Thromb Haemost 2017; 117(03): 580-588
DOI: 10.1160/TH16-09-0731
New Technologies, Diagnostic Tools and Drugs
Schattauer GmbH

Real-time dose adjustment using point-of-care platelet reactivity testing in a double-blind study of prasugrel in children with sickle cell anaemia

Joseph A. Jakubowski
Eli Lilly and Company, Indianapolis, Indiana, USA
,
Carolyn C. Hoppe
UCSF Benioff Children’s Hospital Oakland, Oakland, California, USA
,
Chunmei Zhou
Eli Lilly and Company, Indianapolis, Indiana, USA
,
Brendan E. Smith
Eli Lilly and Company, Indianapolis, Indiana, USA
,
Patricia B. Brown
Eli Lilly and Company, Indianapolis, Indiana, USA
,
Lori E. Heath
Eli Lilly and Company, Indianapolis, Indiana, USA
,
Baba Inusa
Evelina Children’s Hospital, Guy’s and St. Thomas’ Hospital, London, UK
,
David C. Rees
King’s College Hospital, Denmark Hill, London, UK
,
David S. Small
Eli Lilly and Company, Indianapolis, Indiana, USA
,
Neehar Gupta
Eli Lilly and Company, Indianapolis, Indiana, USA
,
Suqin Yao
Eli Lilly and Company, Indianapolis, Indiana, USA
,
Matthew M. Heeney
Dana–Farber/Boston Children’s Cancer and Blood Disorders Center, Boston, Massachusetts, USA
,
Julie Kanter
Department of Pediatrics, Division of Pediatric Hematology–Oncology, Medical University of South Carolina, Charleston, South Carolina, USA
› Author Affiliations
Financial support: This study was funded by Daiichi Sankyo Company Ltd and Eli Lilly and Company.
Further Information

Publication History

Received: 26 September 2016

Accepted after major revision: 16 November 2016

Publication Date:
22 November 2017 (online)

Summary

Patients with sickle cell anaemia (SCA) have vaso-occlusive crises resulting from occlusive hypoxic-ischaemic injury. Prasugrel inhibits platelet activation and aggregation involved in SCA pathophysiology. Determining Effects of Platelet Inhibition on Vaso-Occlusive Events (DOVE) was a phase 3, double-blind, randomised, placebo-controlled trial assessing prasugrel efficacy. DOVE sought to bring patients’ P2Y12 reaction unit (PRU) value within a targeted range via prasugrel dose adjustments using encrypted VerifyNow P2Y12® (VN-P2Y12) point-of-care testing and an interactive voice-response system (IVRS).
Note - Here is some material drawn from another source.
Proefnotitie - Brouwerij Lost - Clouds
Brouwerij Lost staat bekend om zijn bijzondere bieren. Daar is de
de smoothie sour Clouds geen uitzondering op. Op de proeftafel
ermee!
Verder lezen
After PRU determination, randomised patients received 0.08 mg/kg/day prasugrel or placebo. Encrypted PRUs and IVRS provided double-blind dose adjustments to achieve a defined PRU target range of 136–231; placebo patients had mock titrations. Of 341 randomised patients, 166 placebo and 160 prasugrel patients reached the fully titrated dose (FTD). Most prasugrel patients (n=104, 65 %) remained on the initial 0.08 mg/kg dose; doses escalations occurred in 23 % of patients (n=36). Mean PRUs for the pharmacodynamic population at baseline were similar in the prasugrel (273 ± 44.9) and placebo groups (273 ± 51.7), with significant reductions in PRU (p<0.001) for prasugrel patients at the FTD and at 9 months. Concomitant use of hydroxyurea did not affect platelet reactivity at any time. The majority of prasugrel patients (n=135, 84.4 %) at the FTD were within the target range of 136–231 PRUs. Mean VN-P2Y12 percentage inhibition at baseline was similar in the prasugrel (2.8 ± 5.4 %) and placebo groups (2.0 ± 4.7 %); prasugrel patients had significant increases in inhibition (p<0.001) at FTD and at 9 months. Patients with higher PRU values at baseline required higher prasugrel doses to bring PRU within the prespecified range. DOVE is the first study to successfully employ double-blind, real-time, encrypted, point-of-care platelet testing and IVRS to dose-adjust antiplatelet therapy to a targeted range of platelet inhibition.